Porter aux oreilles de l’équipe les dires de chaque parent nous paraît essentiel. Au-delà de leur aspect quantitatif, ces écrits interpellent souvent car il ne s’agit justement ni d’interprétation, ni d’un jargon de l’un ou l’autre des professionnels présents dans cette rencontre. Un collègue a ainsi pu dire à la relecture de notre écrit concernant une jeune enfant, que cela lui « faisait violence », car pour la première fois il entendait « le portrait d’une enfant autiste », tandis que la maman a simplement conclu en écoutant ce récit : « oui voilà, c’est exactement elle ».
[1] Centre Ressource Autisme.
[2] Agence Régionale de Santé.
[3] Vineland Adaptative Behavior Scale : entretien semi-structuré auprès de la personne la plus proche de l’enfant ou de l’adulte visant à évaluer le comportement adaptatif dans les domaines de la socialisation, de la communication, de l’autonomie de la vie quotidienne et de la motricité, pour ensuite proposer des adaptations si nécessaires. Ce n’est pas un outil spécifique à l’autisme.

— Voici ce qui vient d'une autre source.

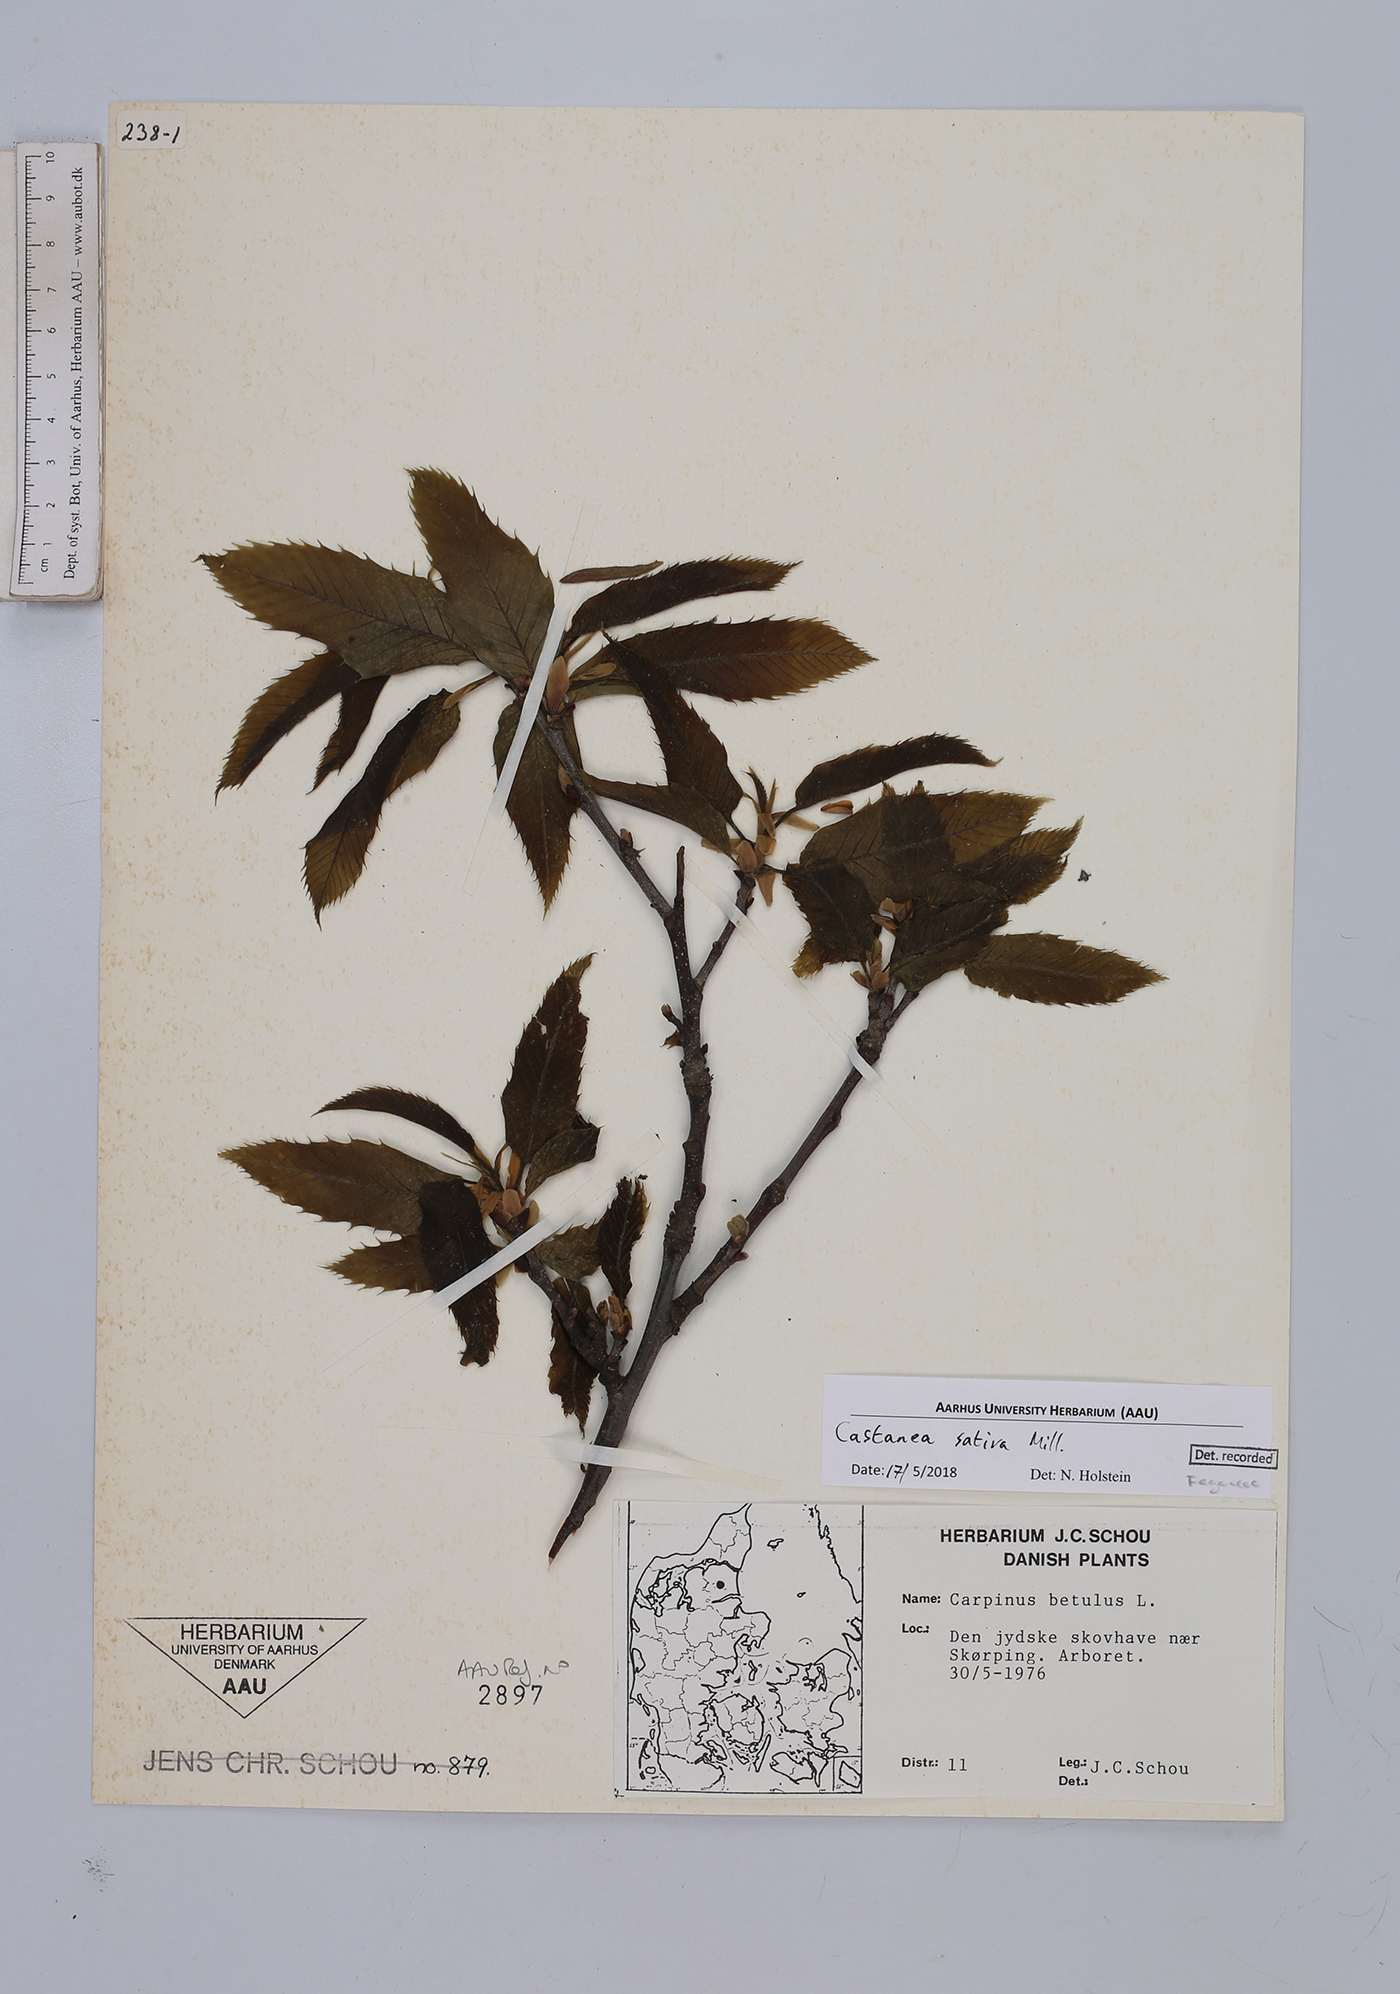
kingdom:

[4] Psycho-Educational Profile-Revised : test filmé d’une observation semi-structurée de l’enfant âgé de 6 mois à 7 ans, visant à faire l’inventaire de comportements et de compétences pour ensuite identifier son profil d’apprentissage. La cotation donne des informations sur le niveau de développement atteint dans différents domaines : imitation, perception, motricité fine, motricité globale, coordination oculo-manuelle, performance cognitive et cognition verbale et sur l’importance des troubles du comportement dans les domaines des relations et affects, jeu et intérêt pour le matériel, réponses sensorielles, et langage.
[5] Autism Diagnostic Interview-Revised : outil de diagnostic de Troubles Envahissants du Développement. Il s’agit d’un entretien semi-structuré auprès des parents, visant à recueillir des informations sur la symptomatologie actuelle, mais aussi, rétrospectivement, sur la période dite « cruciale » des quatre/cinq ans durant laquelle les signes de l’autisme seraient les plus marqués. Le professionnel recueille les éléments concernant l’interaction sociale réciproque, la communication verbale et non verbale et un modèle d’activités restreintes et stéréotypées (critères TED DSM-IV).
[6] Autism Diagnosis Observation Schedule : outil d’observation semi-structurée des enfants à visée diagnostique, évaluant la sévérité des diverses caractéristiques autistiques dans les domaines des compétences sociales, de communication, du jeu symbolique, d’expression des émotions, des praxies.
[7] Formation CRA par R.PRY, mars 2017, non publié.
[8] Texte explicatif de la démarche d’évaluation fonctionnelle qui peut être remis aux familles dans notre service, à partir de la notice explicative fournie par les auteurs de l’échelle.